Tuesday 23 June 2026
Professor Francesco Caselli and Professor Rocco Macchiavello
Professor Francesco Caselli (L) and Professor Rocco Macchiavello (R)

Professors Francesco Caselli from the Department of Economics and Rocco Macchiavello from the Department of Management have been awarded prestigious European Research Council (ERC) Advanced Grants. They are among 319 outstanding research leaders this year to have been awarded what is some of the EU’s most competitive funding by the ERC.

The Advanced Grants, worth a total of €838 million and part of the EU’s Horizon Europe programme, give senior researchers the opportunity to pursue ambitious, curiosity-driven projects that could lead to major scientific breakthroughs.

Professor Francesco Caselli, Norman Sosnow Professor of Economics in the Department of Economics, will receive his award for his work on Worker Cooperatives, Executive Pay Caps and Inequality.

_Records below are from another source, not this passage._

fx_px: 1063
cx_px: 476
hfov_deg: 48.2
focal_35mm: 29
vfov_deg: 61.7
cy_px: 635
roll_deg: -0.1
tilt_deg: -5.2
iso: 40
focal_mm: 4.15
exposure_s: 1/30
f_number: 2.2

Professor Caselli commented: "I'm very pleased to receive an ERC Advanced Grant for my project on how firm-level remedies can stem the explosion of inequality without sacrificing economic dynamism and market efficiency.

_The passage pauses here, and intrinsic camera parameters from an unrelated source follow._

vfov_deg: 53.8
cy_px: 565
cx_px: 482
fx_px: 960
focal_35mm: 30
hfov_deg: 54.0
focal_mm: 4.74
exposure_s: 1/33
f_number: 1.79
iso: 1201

"Limits on pay inequality within firms and worker cooperatives are often proposed, but we lack the macroeconomic tools to assess them at scale: how they affect employment, productivity, investment and the distribution of income across the whole economy, rather than firm by firm. This grant will make it possible to build economy-wide models capable of answering those questions, and use them to evaluate cooperative ownership and caps on pay dispersion as serious, quantifiable policy options.

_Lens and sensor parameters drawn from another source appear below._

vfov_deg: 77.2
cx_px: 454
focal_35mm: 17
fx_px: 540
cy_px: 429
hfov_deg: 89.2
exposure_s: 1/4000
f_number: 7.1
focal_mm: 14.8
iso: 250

"The ERC's support is what makes a project of this ambition and time horizon possible. It lets us take a set of ideas with a very long intellectual history and subject them to the kind of rigorous, quantitative analysis that can inform real economic policy."

Professor Rocco Macchiavello of the Department of Management will receive his award for his work on The Economics of Money Laundering.

Professor Macchiavello commented: "I’m honoured and thrilled to receive an ERC Advanced Grant for this project. While my previous research focused on global value chains and economic development, this agenda takes me into new territory. I am deeply grateful to the colleagues, students, and institutional partners who have helped me build the relationships and foundations needed to make this research possible, and to the ERC for supporting this ambitious endeavour.

"Despite its scale and importance, money laundering remains one of the least understood areas of economic activity. A key reason is the lack of reliable data, which has limited our ability to understand how laundering markets function and how enforcement can be improved.

"This project will build new partnerships with Financial Intelligence Units and anti-money-laundering authorities to access previously unavailable data and shed light on how illicit funds move through the economy, how laundering networks operate, and how reporting and enforcement systems can be made more effective.

"This work comes at a particularly important moment, with the creation of AMLA — the new EU Authority for Anti-Money Laundering — and governments across Europe and beyond strengthening their anti-money-laundering frameworks. Our ambition is to provide the deeper scientific understanding and evidence needed to make those efforts more effective."